Astro components are built by both our design systems team and inner source contributors. For every component, we leverage the same process, component templates, and documentation so each step towards making a new component is comprehensive and consistent.

Component templates for Figma

The Astro component template inside of Figma aligns with our overall process. Anytime we go to design a new component, we duplicate the file and follow the process that is outlined in each step of the file. These become a lot of the source material for engineering proposals and future documentation that we provide on our documentation website.

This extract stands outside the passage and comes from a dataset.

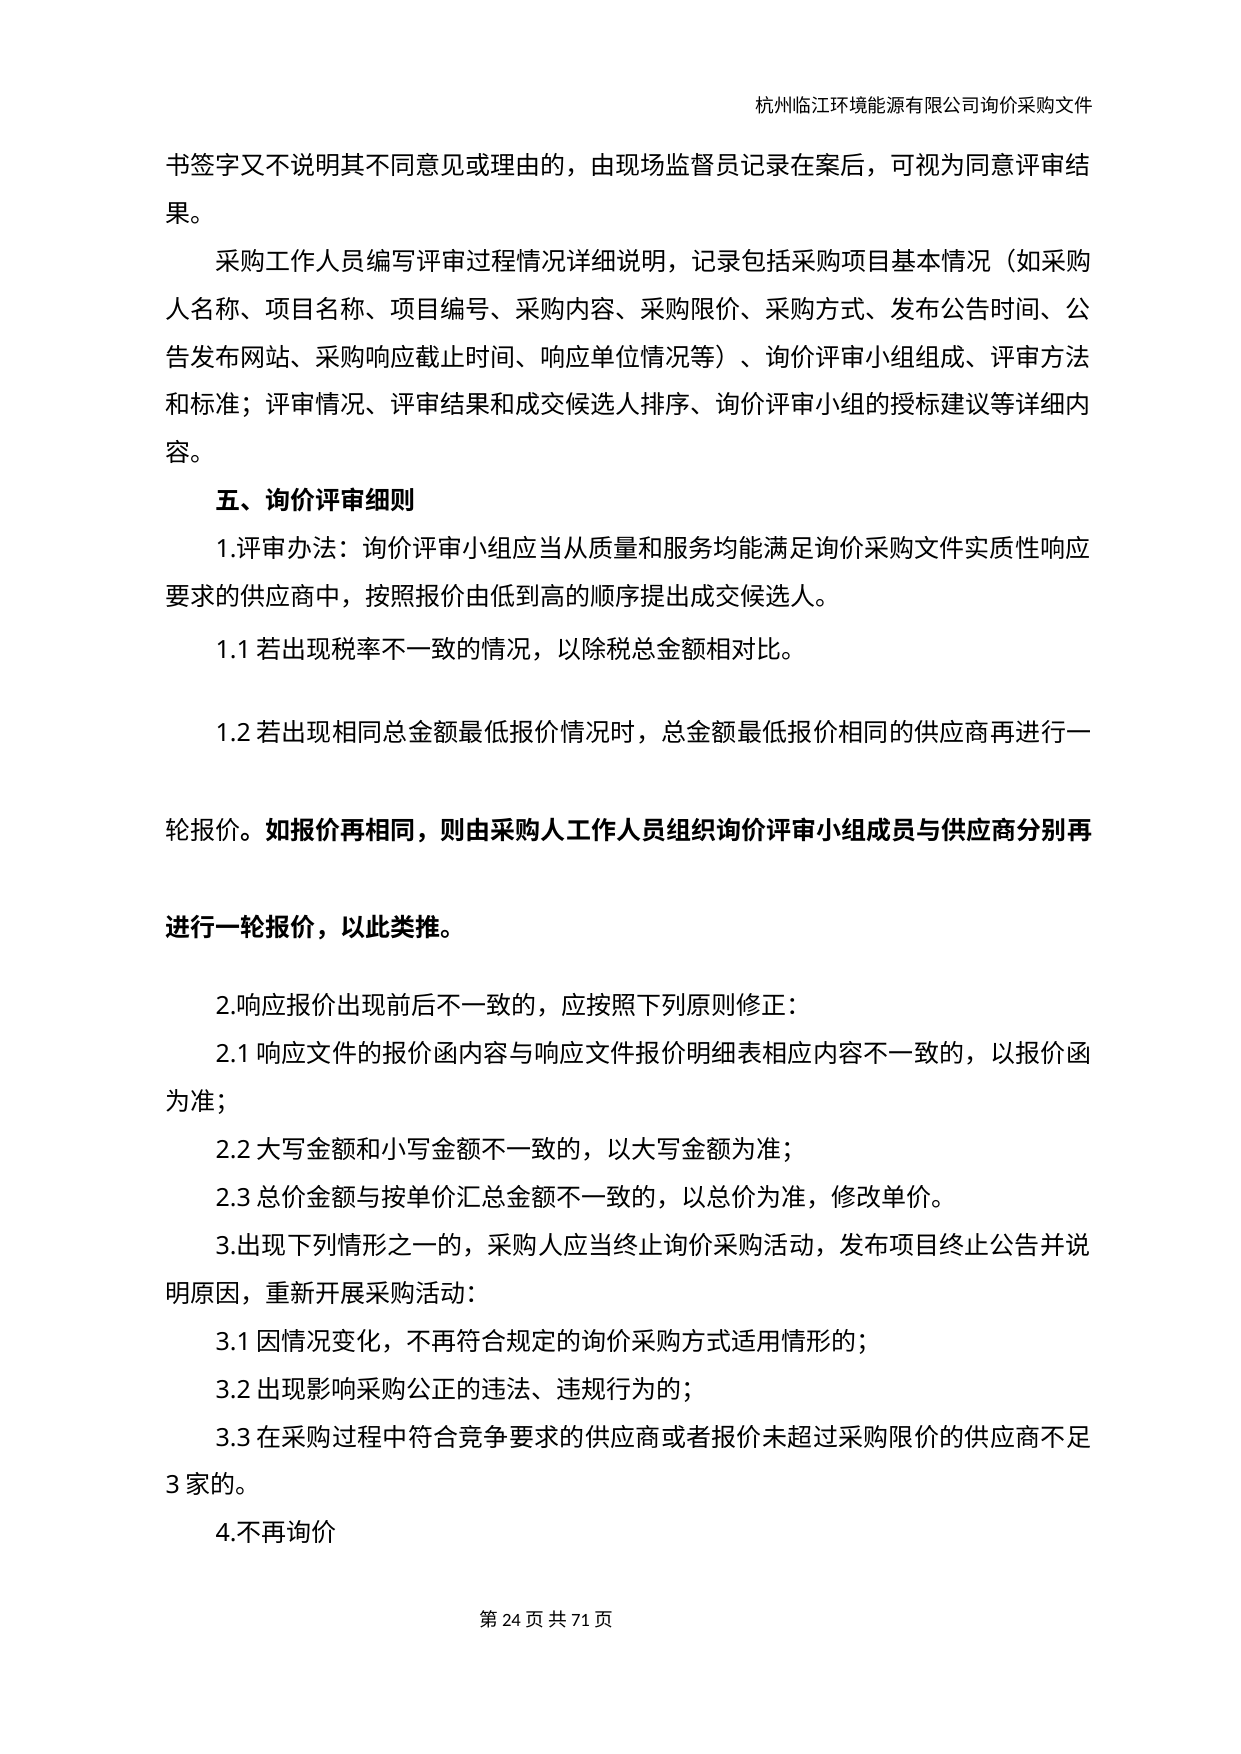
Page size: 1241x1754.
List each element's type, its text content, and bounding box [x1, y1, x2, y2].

Consistent properties across design & engineering

Astro strives for parity across design and engineering tools. We apply consistent naming conventions to our components and their properties so that this is possible. Through collaboration with engineers, properties are defined and documented so that they make sense for both teams. To make this process easier, we have also collected all of our terms and compiled them inside of an internal component wiki space that is a resource for anyone to see.


Centralizing information

Outside of the components, one of Astro’s core deliverables is our internal website. While our primary audience is design and engineers, it can be leveraged by anyone making digital products at Shipt. While our design system is an inner source model, it is still curated and maintained by a very specific group. This ensures that the information has gone through the proper methodical review process, group consensus, and is formatted consistently. Using markdown files in GitHub, there is a clear version history and ability for robust features and integrations that we would not have the option to do with a third party solution.


Measuring adoption

When starting out, using Figma analytics was helpful to gauge what components to prioritize based on their usage in existing libraries. This ensured that we were focusing on building the components that would have high impact. Over time, we were also able to measure library activity and detaches to gain insights into what was workings vs. not. This is extremely helpful in informing how we refine and iterate on components.

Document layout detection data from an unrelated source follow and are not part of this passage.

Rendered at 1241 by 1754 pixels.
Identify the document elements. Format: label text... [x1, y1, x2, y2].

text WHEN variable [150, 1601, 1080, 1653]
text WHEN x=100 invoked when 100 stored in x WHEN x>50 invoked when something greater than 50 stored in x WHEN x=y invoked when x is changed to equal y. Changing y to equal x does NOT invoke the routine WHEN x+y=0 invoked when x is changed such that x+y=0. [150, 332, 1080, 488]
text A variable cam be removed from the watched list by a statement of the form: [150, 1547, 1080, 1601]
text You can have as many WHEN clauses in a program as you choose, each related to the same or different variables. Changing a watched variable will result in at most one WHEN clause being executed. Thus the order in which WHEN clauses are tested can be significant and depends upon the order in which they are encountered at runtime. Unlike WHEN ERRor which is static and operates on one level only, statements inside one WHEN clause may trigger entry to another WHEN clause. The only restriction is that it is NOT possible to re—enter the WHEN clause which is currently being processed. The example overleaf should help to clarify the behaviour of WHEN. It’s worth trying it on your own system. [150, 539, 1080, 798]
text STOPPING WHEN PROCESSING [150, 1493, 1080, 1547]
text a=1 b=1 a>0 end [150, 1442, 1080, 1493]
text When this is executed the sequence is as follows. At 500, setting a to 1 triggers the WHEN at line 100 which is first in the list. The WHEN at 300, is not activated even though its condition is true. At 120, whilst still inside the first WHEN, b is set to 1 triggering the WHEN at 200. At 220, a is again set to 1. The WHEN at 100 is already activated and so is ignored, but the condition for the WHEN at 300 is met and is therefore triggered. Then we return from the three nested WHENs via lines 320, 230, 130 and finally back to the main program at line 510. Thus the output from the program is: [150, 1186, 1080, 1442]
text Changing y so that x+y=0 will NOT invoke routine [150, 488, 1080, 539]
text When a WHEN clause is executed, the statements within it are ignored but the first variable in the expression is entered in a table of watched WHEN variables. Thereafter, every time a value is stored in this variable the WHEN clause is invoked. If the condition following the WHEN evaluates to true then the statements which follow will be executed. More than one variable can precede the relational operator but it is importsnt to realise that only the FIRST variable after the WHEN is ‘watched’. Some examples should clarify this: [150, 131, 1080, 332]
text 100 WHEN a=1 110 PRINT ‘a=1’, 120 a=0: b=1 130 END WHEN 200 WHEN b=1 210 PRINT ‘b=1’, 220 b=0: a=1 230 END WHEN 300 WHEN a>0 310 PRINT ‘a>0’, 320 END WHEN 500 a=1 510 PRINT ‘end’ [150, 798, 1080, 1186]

As Astro started to get into code libraries and support multiple teams, we need more. What matters is what the end user is interacting with and that means code. To gain insights, our engineers wrote a script that checks Github repositories every night for the teams that we support. This gives us visibility into how adoption is going, if we are going to make changes who needs to be informed, and helps provide data to inform OKRs that we can articulate back to our stakeholders.

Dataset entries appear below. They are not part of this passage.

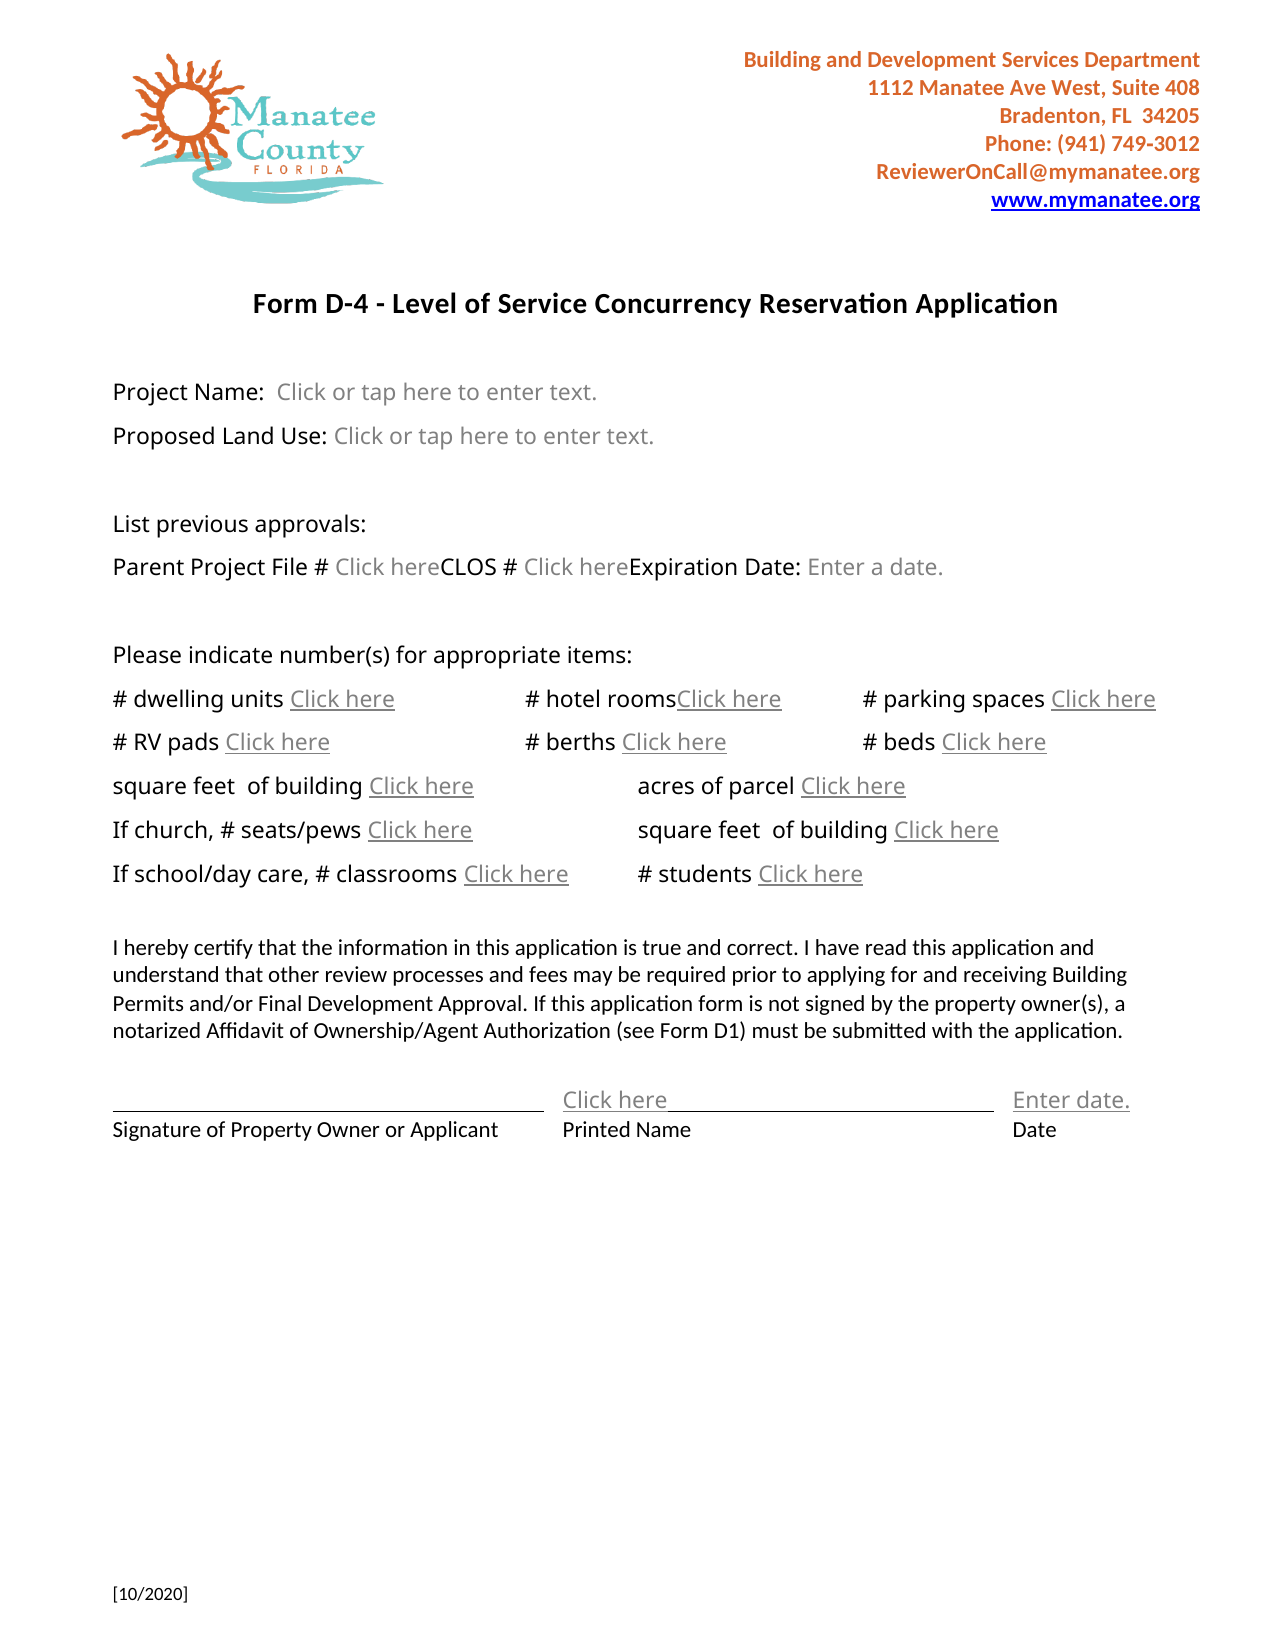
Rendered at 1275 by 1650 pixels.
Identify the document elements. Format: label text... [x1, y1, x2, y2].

text # dwelling units # hotel rooms # parking spaces [112, 683, 1200, 714]
text # RV pads # berths # beds [112, 726, 1200, 758]
text square feet of building acres of parcel [112, 770, 1200, 801]
picture [112, 45, 392, 212]
text If school/day care, # classrooms # students [112, 858, 1200, 889]
text Please indicate number(s) for appropriate items: [112, 639, 1200, 670]
text List previous approvals: [112, 508, 1200, 539]
text Signature of Property Owner or Applicant Printed Name Date [112, 1116, 1162, 1143]
text Proposed Land Use: [112, 420, 1200, 451]
text Parent Project File # CLOS # Expiration Date: [112, 551, 1200, 583]
text I hereby certify that the information in this application is true and correct. I have read this application and understand that other review processes and fees may be required prior to applying for and receiving Building Permits and/or Final Development Approval. If this application form is not signed by the property owner(s), a notarized Affidavit of Ownership/Agent Authorization (see Form D1) must be submitted with the application. [112, 933, 1200, 1045]
text Project Name: [112, 376, 1200, 408]
text Form D-4 - Level of Service Concurrency Reservation Application [112, 285, 1200, 320]
text If church, # seats/pews square feet of building [112, 814, 1200, 845]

Gaining sponsors and contributors

Part of design systems is the cultural changes that need to happen and how to get people behind it from both a grass roots and director level. We do that by gaining sponsors at the director level, and by creating a small group of contributors who are actively helping provide the context that the system needs and the hands to get our tasks done at times. To make our progress clear as we communicate to stakeholders, I created an org status chart.

Building on our momentum

Over time, we’ve built credibility with our stakeholders and have scaled to expand our influence into areas like content standards, brand to product handoff, and more. We currently support 3 products, but have agreement with our stakeholders to bring all of our web products into using the design system in 2024 and a plan to support our apps moving forward. Teams are working more collaboratively than ever and we’re just getting started.